File spoon-archives/lyotard.archive/lyotard_1998/lyotard.9801, message 16


Date: Sat, 17 Jan 1998 09:56:06
From: Mark Bower <mab207-AT-psu.edu>
Subject: Re: Anybody there??????


I'm still here.  I've been reading Postmodern Fables, which begins:

"...Today life is fast.  It vaporizes morals.  Futility suits the
postmodern, for words as well as things.  But that doesn't keep us from
asking questions:  how to live, and why?  The answers are deferred.  As
they always are, of course.  But this time, there is a semblance of
knowing:  that life is going every which way."

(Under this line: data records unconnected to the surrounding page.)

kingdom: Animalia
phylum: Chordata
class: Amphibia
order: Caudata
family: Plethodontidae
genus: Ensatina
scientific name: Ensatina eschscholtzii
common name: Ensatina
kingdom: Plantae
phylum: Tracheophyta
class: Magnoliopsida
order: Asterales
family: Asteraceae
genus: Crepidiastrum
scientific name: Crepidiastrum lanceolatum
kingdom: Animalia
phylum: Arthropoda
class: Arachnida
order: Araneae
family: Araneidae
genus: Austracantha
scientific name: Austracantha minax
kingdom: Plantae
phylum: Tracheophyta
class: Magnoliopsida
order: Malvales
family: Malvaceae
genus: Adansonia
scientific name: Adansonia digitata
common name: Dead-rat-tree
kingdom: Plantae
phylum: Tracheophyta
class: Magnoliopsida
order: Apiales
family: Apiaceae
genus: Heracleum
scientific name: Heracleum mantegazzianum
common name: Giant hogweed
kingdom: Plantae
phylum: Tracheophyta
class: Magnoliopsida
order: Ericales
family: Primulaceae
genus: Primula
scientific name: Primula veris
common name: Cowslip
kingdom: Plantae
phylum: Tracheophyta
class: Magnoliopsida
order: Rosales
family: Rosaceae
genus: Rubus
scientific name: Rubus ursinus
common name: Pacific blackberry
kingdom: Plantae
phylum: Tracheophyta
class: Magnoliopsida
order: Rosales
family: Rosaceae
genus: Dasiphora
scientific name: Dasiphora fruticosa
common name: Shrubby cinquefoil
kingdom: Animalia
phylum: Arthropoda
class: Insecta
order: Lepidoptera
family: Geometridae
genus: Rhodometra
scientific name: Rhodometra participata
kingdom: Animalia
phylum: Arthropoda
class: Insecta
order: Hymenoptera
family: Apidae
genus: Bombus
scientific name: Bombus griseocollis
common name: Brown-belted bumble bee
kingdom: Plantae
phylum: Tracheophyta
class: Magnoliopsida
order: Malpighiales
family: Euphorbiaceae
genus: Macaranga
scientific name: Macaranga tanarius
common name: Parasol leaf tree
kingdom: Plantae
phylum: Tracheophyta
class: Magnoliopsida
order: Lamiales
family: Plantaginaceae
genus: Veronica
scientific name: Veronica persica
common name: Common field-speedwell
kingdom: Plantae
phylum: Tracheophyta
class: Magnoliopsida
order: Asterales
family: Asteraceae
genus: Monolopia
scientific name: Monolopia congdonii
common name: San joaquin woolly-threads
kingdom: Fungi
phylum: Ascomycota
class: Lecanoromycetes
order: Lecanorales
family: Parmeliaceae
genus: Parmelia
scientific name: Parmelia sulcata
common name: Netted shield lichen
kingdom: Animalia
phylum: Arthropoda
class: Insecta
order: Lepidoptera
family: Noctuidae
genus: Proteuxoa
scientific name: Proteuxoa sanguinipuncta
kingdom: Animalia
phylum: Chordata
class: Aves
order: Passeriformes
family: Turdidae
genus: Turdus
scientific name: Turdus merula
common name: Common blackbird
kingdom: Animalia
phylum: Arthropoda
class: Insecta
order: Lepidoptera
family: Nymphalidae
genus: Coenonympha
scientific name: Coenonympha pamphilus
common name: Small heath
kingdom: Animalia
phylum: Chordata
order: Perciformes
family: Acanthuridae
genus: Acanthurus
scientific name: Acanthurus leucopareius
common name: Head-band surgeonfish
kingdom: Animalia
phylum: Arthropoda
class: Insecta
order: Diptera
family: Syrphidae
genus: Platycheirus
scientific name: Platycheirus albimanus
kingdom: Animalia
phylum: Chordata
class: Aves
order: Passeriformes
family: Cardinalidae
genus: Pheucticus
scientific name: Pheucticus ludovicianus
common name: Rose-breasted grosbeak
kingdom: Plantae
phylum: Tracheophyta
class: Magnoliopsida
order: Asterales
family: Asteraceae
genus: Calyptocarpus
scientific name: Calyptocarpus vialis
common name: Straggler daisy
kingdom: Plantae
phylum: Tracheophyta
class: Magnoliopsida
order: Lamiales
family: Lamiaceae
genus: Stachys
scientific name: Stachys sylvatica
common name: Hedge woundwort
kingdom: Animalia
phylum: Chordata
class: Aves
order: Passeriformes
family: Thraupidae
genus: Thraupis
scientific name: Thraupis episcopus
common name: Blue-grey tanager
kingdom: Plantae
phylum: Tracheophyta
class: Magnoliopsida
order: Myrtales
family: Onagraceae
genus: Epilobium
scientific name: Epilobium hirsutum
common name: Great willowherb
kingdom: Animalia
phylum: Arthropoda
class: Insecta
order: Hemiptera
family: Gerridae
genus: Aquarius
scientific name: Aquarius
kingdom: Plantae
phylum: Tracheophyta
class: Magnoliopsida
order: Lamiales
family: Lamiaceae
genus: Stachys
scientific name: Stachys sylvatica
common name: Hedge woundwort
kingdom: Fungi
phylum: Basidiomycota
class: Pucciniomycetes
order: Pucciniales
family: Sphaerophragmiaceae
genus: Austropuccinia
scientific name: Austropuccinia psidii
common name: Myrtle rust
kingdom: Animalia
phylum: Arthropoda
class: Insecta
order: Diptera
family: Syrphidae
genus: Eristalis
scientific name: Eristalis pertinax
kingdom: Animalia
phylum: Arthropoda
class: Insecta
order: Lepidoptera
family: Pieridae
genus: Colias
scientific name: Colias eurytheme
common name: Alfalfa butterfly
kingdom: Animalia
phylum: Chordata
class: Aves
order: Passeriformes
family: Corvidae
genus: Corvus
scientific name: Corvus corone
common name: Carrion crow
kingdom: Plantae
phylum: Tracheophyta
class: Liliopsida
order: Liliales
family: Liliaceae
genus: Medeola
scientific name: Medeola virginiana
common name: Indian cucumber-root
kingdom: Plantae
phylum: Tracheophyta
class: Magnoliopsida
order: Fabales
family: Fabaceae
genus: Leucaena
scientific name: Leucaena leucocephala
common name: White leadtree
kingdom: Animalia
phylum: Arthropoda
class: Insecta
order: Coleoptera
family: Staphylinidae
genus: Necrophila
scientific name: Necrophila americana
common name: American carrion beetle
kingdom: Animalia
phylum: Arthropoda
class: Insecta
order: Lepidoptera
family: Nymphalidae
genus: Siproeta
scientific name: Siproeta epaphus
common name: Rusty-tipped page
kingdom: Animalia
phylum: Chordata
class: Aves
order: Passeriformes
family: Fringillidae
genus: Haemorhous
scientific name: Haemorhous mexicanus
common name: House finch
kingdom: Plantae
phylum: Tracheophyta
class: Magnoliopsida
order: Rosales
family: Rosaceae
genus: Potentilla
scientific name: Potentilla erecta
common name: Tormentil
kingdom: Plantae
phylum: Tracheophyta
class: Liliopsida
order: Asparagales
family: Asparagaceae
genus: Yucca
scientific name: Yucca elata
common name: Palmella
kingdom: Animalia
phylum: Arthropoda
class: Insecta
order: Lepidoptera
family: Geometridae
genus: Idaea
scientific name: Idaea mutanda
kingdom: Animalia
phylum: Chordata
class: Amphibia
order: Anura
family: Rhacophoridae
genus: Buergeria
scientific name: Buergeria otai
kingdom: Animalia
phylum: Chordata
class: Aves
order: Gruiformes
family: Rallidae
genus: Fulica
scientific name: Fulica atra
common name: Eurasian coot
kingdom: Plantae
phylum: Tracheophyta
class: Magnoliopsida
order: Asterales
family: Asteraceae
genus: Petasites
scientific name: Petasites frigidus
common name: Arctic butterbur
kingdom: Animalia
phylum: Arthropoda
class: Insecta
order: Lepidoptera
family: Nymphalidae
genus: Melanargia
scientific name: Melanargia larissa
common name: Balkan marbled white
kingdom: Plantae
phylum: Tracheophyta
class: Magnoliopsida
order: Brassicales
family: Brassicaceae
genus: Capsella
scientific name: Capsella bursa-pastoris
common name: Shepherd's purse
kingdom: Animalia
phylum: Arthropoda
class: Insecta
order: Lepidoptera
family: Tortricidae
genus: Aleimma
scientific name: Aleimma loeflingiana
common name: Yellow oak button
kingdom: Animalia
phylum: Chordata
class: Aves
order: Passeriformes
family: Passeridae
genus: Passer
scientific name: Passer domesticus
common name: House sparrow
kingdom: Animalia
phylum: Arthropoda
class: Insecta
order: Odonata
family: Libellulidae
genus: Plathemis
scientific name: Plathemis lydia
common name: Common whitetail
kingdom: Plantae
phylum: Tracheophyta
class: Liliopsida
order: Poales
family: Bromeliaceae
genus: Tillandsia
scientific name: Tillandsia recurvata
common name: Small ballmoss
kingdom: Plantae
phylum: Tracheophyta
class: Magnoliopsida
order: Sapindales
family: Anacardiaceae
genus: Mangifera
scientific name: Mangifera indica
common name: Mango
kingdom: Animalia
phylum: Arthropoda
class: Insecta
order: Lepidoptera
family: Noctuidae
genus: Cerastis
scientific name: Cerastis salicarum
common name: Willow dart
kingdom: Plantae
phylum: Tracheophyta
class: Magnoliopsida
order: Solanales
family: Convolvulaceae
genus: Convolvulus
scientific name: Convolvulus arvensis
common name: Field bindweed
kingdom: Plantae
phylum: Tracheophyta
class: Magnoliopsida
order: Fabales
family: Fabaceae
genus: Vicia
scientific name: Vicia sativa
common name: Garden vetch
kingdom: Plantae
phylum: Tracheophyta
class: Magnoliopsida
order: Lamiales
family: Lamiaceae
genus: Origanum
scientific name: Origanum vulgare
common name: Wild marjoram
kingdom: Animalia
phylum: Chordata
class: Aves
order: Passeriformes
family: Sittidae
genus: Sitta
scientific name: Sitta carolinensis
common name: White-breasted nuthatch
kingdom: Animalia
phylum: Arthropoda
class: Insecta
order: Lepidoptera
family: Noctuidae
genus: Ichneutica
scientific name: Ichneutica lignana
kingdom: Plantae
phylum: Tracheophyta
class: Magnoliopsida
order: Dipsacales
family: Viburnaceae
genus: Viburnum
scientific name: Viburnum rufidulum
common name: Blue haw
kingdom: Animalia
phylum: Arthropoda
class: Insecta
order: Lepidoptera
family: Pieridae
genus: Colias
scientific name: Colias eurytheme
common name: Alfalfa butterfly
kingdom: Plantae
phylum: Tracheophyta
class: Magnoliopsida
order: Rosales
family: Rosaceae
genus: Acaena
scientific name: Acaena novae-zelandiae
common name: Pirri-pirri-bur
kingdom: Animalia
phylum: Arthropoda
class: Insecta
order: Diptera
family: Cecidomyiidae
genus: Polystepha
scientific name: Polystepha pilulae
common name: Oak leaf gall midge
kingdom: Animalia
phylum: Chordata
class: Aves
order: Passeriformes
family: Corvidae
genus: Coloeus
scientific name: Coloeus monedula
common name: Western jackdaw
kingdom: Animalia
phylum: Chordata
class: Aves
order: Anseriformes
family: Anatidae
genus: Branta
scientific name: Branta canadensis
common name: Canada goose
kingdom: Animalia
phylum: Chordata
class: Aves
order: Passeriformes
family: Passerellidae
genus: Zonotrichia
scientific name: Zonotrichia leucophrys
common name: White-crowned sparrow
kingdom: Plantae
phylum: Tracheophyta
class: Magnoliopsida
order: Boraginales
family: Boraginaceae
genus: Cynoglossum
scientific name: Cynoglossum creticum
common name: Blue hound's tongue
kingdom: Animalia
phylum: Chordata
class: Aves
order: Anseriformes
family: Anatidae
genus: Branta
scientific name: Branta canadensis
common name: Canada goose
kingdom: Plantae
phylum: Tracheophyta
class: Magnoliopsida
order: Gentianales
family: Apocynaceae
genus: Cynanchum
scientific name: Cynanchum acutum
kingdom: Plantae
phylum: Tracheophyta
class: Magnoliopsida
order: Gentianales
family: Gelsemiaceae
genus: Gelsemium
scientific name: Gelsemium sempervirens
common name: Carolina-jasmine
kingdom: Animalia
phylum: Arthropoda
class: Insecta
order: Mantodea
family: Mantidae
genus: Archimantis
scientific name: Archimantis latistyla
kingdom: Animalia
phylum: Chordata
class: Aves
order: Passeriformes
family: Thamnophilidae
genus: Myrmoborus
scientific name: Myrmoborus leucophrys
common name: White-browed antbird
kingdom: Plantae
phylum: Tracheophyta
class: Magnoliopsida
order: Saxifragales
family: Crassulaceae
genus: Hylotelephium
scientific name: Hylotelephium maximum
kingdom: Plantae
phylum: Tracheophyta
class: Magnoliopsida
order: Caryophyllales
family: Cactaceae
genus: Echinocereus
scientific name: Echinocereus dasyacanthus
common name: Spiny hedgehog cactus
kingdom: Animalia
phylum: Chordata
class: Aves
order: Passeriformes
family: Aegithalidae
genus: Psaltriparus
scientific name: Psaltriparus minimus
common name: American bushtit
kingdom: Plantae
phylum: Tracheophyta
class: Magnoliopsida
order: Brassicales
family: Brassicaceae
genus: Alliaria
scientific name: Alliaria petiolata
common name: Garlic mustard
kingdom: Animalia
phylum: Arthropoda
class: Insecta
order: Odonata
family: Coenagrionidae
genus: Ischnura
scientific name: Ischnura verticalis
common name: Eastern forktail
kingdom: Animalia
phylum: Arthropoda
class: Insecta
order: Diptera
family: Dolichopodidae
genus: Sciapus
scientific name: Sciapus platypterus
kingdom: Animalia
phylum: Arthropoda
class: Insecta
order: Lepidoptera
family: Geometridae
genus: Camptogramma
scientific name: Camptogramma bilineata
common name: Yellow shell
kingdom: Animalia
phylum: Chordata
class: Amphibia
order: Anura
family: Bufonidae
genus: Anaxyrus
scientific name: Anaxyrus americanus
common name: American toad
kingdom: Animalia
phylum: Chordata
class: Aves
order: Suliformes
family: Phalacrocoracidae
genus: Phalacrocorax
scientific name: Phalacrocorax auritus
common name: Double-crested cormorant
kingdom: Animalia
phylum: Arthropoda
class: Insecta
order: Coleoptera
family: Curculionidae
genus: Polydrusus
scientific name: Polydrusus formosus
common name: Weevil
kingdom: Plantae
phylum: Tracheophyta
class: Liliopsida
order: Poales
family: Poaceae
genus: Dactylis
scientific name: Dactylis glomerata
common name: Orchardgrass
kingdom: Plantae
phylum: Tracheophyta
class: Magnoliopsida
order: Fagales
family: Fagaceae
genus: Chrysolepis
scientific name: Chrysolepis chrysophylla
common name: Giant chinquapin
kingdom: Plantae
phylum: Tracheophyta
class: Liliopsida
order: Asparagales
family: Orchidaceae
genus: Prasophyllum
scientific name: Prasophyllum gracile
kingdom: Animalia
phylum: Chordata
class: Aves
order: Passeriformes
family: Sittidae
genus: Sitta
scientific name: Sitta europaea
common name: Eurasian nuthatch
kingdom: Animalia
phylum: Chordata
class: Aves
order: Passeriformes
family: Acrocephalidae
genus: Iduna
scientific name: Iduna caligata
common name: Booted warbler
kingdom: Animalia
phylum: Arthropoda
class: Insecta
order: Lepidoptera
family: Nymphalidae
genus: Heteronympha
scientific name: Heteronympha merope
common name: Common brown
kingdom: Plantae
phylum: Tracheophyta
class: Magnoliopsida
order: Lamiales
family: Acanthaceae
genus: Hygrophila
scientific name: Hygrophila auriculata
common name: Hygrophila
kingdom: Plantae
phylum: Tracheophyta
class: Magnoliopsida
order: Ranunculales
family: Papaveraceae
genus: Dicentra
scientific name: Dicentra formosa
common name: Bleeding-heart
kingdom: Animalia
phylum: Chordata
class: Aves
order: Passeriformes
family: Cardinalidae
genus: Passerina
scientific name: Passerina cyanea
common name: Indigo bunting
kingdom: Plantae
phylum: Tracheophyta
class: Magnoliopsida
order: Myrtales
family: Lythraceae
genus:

"But do we know this?  We represent it to ourselves rather.  Every which
way of life is flaunted, exhibited, enjoyed for the love of variety.  The
moral of all morals would be that of 'aesthetic' pleasure."

"Here then are fifteen notes on postmodern aestheticization.  And against
it!  You're not done living because you chalk it up to artifice."

_________

What has struck me most about it so far is a line from a dialogue (between
"he" and "she")  called "Interesting?"

"SHE:  The only interesting thing is to try to speak in the language of
another you don't understand."

This "fable" points out that most conversation has the effect of confirming
what we already know.  This kind of conversation helps us keep going, doing
being.  But it is not "interesting," not what we want or need.  That which
is interesting stops us.  It causes us to lose time.  

It points to a kind of call that is not understood, but is nonetheless
recognizable as a call that somehow is received in an attitutde of hope of
being able to understand and respond.

If you understand this, is it still interesting?